Acharnement contre les ambitions politiques du magnat?
D’un autre côté, cette affaire agitée en épouvantail est-il un moyen de freiner ses ambitions politiques? Le jour semble être venu où il devra s’expliquer devant la justice tunisienne. Au sein de son parti, explique cette soudaine inculpation par un acharnement à vouloir écarter leur champion à cinq mois des élections présidentielles et législatives. «Cette campagne enragée était prévisible, faisant partie d’une stratégie complète en vue d’attenter à la réputation de Nabil Karoui, son frère Ghazi Karoui et les membres de sa famille, et d’essayer de mettre en difficulté le parti, au cœur de la Tunisie», répond-t-on dans un communiqué.

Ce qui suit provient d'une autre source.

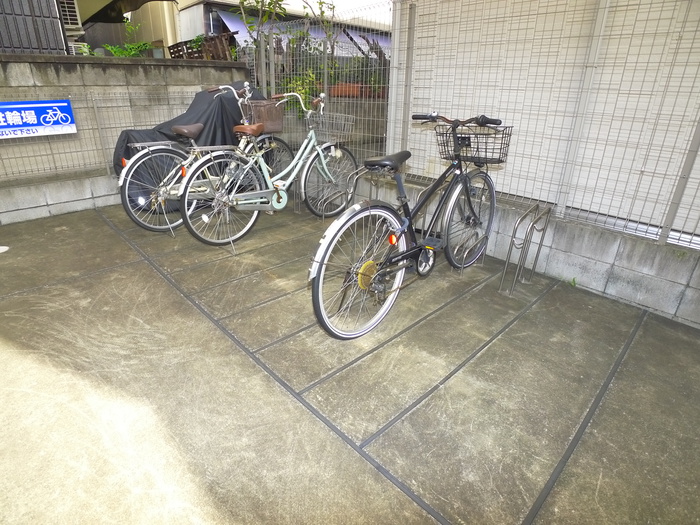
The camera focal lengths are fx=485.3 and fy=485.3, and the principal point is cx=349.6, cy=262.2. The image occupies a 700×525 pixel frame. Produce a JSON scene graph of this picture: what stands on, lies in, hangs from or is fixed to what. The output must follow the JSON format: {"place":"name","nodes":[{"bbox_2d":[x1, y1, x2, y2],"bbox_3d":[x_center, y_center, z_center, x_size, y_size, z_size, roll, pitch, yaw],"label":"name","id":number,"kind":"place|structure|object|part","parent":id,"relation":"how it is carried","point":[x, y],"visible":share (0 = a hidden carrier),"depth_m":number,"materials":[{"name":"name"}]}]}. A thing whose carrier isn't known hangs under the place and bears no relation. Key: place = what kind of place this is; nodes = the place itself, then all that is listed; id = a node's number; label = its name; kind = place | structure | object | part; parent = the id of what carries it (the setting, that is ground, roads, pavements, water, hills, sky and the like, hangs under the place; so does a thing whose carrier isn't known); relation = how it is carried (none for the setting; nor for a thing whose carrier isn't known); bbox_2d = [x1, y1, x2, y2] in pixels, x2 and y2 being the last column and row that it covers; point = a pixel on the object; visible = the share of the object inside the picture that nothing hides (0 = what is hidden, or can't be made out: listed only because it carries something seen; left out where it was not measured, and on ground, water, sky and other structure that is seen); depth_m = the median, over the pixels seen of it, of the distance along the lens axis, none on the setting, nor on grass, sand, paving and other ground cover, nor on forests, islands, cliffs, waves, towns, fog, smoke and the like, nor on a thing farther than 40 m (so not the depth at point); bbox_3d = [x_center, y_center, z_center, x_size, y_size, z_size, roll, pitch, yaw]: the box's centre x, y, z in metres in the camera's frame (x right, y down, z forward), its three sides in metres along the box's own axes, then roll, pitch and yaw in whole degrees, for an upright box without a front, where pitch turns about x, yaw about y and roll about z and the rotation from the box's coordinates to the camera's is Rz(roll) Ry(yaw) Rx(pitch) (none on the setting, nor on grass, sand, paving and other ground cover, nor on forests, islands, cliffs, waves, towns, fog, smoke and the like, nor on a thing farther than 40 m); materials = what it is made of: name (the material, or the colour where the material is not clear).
{"place":"outdoors","nodes":[
{"label":"outdoors","id":0,"kind":"place"},
{"bbox_2d":[0,0,68,54],"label":"wall","id":1,"kind":"structure","parent":0,"point":[22,9],"depth_m":4.98,"materials":[{"name":"grey"}]},
{"bbox_2d":[0,52,252,225],"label":"block wall","id":2,"kind":"structure","parent":0,"point":[187,72],"depth_m":4.59,"materials":[{"name":"grey concrete"}]},
{"bbox_2d":[0,88,195,181],"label":"wire fence","id":3,"kind":"object","parent":2,"relation":"attached to","point":[94,109],"visible":0.73,"depth_m":4.61,"materials":[{"name":"grey metal"}]},
{"bbox_2d":[0,99,76,138],"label":"sign","id":4,"kind":"object","parent":3,"relation":"attached to","point":[64,102],"visible":0.98,"depth_m":4.25,"materials":[{"name":"blue"}]},
{"bbox_2d":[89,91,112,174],"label":"fence post","id":5,"kind":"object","parent":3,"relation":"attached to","point":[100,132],"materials":[{"name":"grey metal"}]},
{"bbox_2d":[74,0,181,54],"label":"house","id":6,"kind":"structure","parent":0,"point":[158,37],"depth_m":7.28,"materials":[{"name":"beige paint"}]},
{"bbox_2d":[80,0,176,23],"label":"awning","id":7,"kind":"object","parent":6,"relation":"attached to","point":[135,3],"visible":0.88,"depth_m":7.93,"materials":[{"name":"fabric"}]},
{"bbox_2d":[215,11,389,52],"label":"awning","id":8,"kind":"object","parent":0,"point":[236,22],"visible":0.23,"depth_m":9.09,"materials":[{"name":"fabric"}]},
{"bbox_2d":[241,0,390,21],"label":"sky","id":9,"kind":"structure","parent":0,"point":[357,2],"materials":[{"name":"white"}]},
{"bbox_2d":[0,197,699,524],"label":"concrete pavement","id":10,"kind":"structure","parent":0,"point":[223,337],"materials":[{"name":"grey concrete"}]},
{"bbox_2d":[0,245,9,252],"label":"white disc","id":11,"kind":"object","parent":10,"relation":"in","point":[2,247],"visible":0.99,"depth_m":3.67,"materials":[{"name":"white"}]},
{"bbox_2d":[116,78,264,207],"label":"covered motorcycle","id":12,"kind":"object","parent":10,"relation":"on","point":[180,118],"visible":0.36,"depth_m":4.68,"materials":[{"name":"black fabric"}]},
{"bbox_2d":[115,81,287,232],"bbox_3d":[-1.212,-0.984,4.354,1.917,1.215,0.575,-20,31,-40],"label":"bicycle","id":13,"kind":"object","parent":10,"relation":"on","point":[126,190],"visible":0.64,"depth_m":4.14,"materials":[{"name":"metal"}]},
{"label":"wheel","id":14,"kind":"part","parent":13,"relation":"part of","materials":[{"name":"metal"}]},
{"bbox_2d":[240,100,284,132],"bbox_3d":[-0.778,-1.300,4.318,0.397,0.243,0.245,-20,31,-40],"label":"bicycle basket","id":15,"kind":"object","parent":13,"relation":"attached to","point":[274,109],"visible":0.78,"depth_m":4.25,"materials":[{"name":"brown"}]},
{"bbox_2d":[178,86,356,246],"bbox_3d":[-0.573,-0.821,4.050,1.939,1.169,0.532,-20,31,-40],"label":"bicycle","id":16,"kind":"object","parent":10,"relation":"on","point":[265,177],"visible":0.98,"depth_m":3.90,"materials":[{"name":"metal"}]},
{"label":"wheel","id":17,"kind":"part","parent":16,"relation":"part of","materials":[{"name":"metal"}]},
{"bbox_2d":[308,111,354,141],"bbox_3d":[-0.183,-1.212,4.304,0.305,0.218,0.354,-20,31,-40],"label":"bicycle basket","id":18,"kind":"object","parent":16,"relation":"attached to","point":[326,130],"visible":0.81,"depth_m":4.28,"materials":[{"name":"grey metal"}]},
{"bbox_2d":[316,159,362,220],"bbox_3d":[-0.023,-0.601,4.313,0.461,0.544,0.397,-20,31,-40],"label":"bike rack","id":19,"kind":"object","parent":10,"relation":"on","point":[357,177],"visible":0.6,"depth_m":4.28,"materials":[{"name":"silver metal"}]},
{"bbox_2d":[308,110,505,339],"bbox_3d":[0.495,-0.274,2.843,1.953,1.155,0.534,-20,31,-40],"label":"bicycle","id":20,"kind":"object","parent":10,"relation":"on","point":[403,256],"visible":0.99,"depth_m":2.64,"materials":[{"name":"metal"}]},
{"label":"fender","id":21,"kind":"part","parent":20,"relation":"part of","materials":[{"name":"silver metal"}]},
{"label":"wheel","id":22,"kind":"part","parent":20,"relation":"part of","materials":[{"name":"metal"}]},
{"label":"saddle","id":23,"kind":"part","parent":20,"relation":"part of","materials":[{"name":"black"}]},
{"label":"wheel","id":24,"kind":"part","parent":20,"relation":"part of","materials":[{"name":"metal"}]},
{"bbox_2d":[434,120,511,164],"bbox_3d":[0.731,-0.731,2.916,0.289,0.228,0.446,-20,31,-40],"label":"bicycle basket","id":25,"kind":"object","parent":20,"relation":"attached to","point":[470,144],"visible":0.85,"depth_m":2.89,"materials":[{"name":"black metal"}]},
{"bbox_2d":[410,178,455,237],"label":"bike rack","id":26,"kind":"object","parent":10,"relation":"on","point":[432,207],"visible":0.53,"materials":[{"name":"silver metal"}]},
{"bbox_2d":[498,202,551,294],"bbox_3d":[1.145,-0.083,3.159,0.454,0.532,0.187,-20,31,-40],"label":"bike rack","id":27,"kind":"object","parent":10,"relation":"on","point":[532,225],"visible":0.98,"depth_m":3.08,"materials":[{"name":"silver metal"}]},
{"bbox_2d":[565,276,577,287],"bbox_3d":[1.464,0.129,3.229,0.134,0.090,0.119,-20,31,-40],"label":"weed","id":28,"kind":"object","parent":10,"relation":"on","point":[574,283],"visible":0.54,"depth_m":3.22,"materials":[{"name":"green plant"}]},
{"bbox_2d":[346,171,699,327],"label":"low block wall","id":29,"kind":"structure","parent":0,"point":[636,296],"depth_m":3.08,"materials":[{"name":"concrete"}]},
{"bbox_2d":[245,1,392,160],"bbox_3d":[-0.394,-1.789,5.018,0.081,1.680,1.904,-20,31,-40],"label":"wire fence","id":30,"kind":"object","parent":29,"relation":"attached to","point":[325,77],"visible":0.62,"depth_m":4.79,"materials":[{"name":"grey metal"}]},
{"bbox_2d":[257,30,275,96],"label":"fence post","id":31,"kind":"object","parent":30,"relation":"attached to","point":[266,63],"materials":[{"name":"grey metal"}]},
{"bbox_2d":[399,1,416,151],"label":"fence post","id":32,"kind":"object","parent":29,"relation":"attached to","point":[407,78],"visible":0.79,"depth_m":3.91,"materials":[{"name":"grey metal"}]},
{"bbox_2d":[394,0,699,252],"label":"wire fence","id":33,"kind":"object","parent":29,"relation":"attached to","point":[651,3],"visible":0.88,"depth_m":3.00,"materials":[{"name":"grey metal"}]},
{"bbox_2d":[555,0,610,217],"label":"fence post","id":34,"kind":"object","parent":29,"relation":"attached to","point":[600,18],"visible":0.81,"depth_m":2.96,"materials":[{"name":"white metal"}]},
{"bbox_2d":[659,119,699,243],"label":"fence post","id":35,"kind":"object","parent":29,"relation":"attached to","point":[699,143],"visible":0.77,"depth_m":2.69,"materials":[{"name":"grey metal"}]},
{"bbox_2d":[384,0,699,238],"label":"white wall","id":36,"kind":"structure","parent":0,"point":[505,183],"depth_m":3.32,"materials":[{"name":"white"}]},
{"label":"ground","id":37,"kind":"structure","parent":0},
{"bbox_2d":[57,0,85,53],"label":"air conditioner unit","id":38,"kind":"object","parent":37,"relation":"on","point":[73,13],"visible":0.43,"depth_m":5.93,"materials":[{"name":"white plastic"}]},
{"bbox_2d":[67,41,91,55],"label":"air conditioner unit","id":39,"kind":"object","parent":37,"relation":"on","point":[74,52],"visible":0.26,"depth_m":5.95,"materials":[{"name":"white plastic"}]},
{"bbox_2d":[101,17,153,57],"bbox_3d":[-2.533,-2.476,5.538,0.652,0.598,0.621,-20,31,-40],"label":"shrub","id":40,"kind":"object","parent":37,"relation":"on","point":[125,53],"visible":0.46,"depth_m":5.53,"materials":[{"name":"green plant"}]},
{"bbox_2d":[168,31,235,60],"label":"lattice fence","id":41,"kind":"object","parent":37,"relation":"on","point":[186,44],"visible":0.58,"depth_m":6.94,"materials":[{"name":"brown wood"}]},
{"bbox_2d":[237,0,288,85],"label":"tree","id":42,"kind":"object","parent":37,"relation":"on","point":[257,2],"visible":0.73,"depth_m":5.74,"materials":[{"name":"green plant"}]},
{"bbox_2d":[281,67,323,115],"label":"shrub","id":43,"kind":"object","parent":37,"relation":"on","point":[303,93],"visible":0.44,"depth_m":5.91,"materials":[{"name":"green plant"}]},
{"bbox_2d":[302,0,338,52],"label":"tree","id":44,"kind":"object","parent":37,"relation":"on","point":[322,13],"visible":0.67,"depth_m":6.11,"materials":[{"name":"green plant"}]},
{"bbox_2d":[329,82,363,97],"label":"flower pot","id":45,"kind":"object","parent":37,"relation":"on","point":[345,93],"visible":0.66,"depth_m":6.13,"materials":[{"name":"ceramic"}]}
]}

En tête des différents sondages qui le placent devant Youssef Chahed, Nabil Karoui est-il devenu l’homme à abattre? En attente de promulgation par le président tunisien, les députés ont entériné un amendement à la Loi électorale pour relever le seuil de participation des candidats aux différentes élections à venir. «Ils vont tout essayer pour empêcher ma candidature : par la loi, ça ne marche pas ; en envoyant la police fermer ma chaîne de télévision, en utilisant la justice», confiait Nabil Karoui à nos confrères du Point.
Le magnat des médias s’estime donc victime d’une campagne pilotée par son grand rival de Youssef Chahed. A moins que l’agitation ne soit une technique pour éviter de répondre sur le fond à la question que tout le monde ou presque se pose : d’où vient l’immense fortune de Nabil Karoui? C’est peut-être là la clé de cette fausse vraie affaire.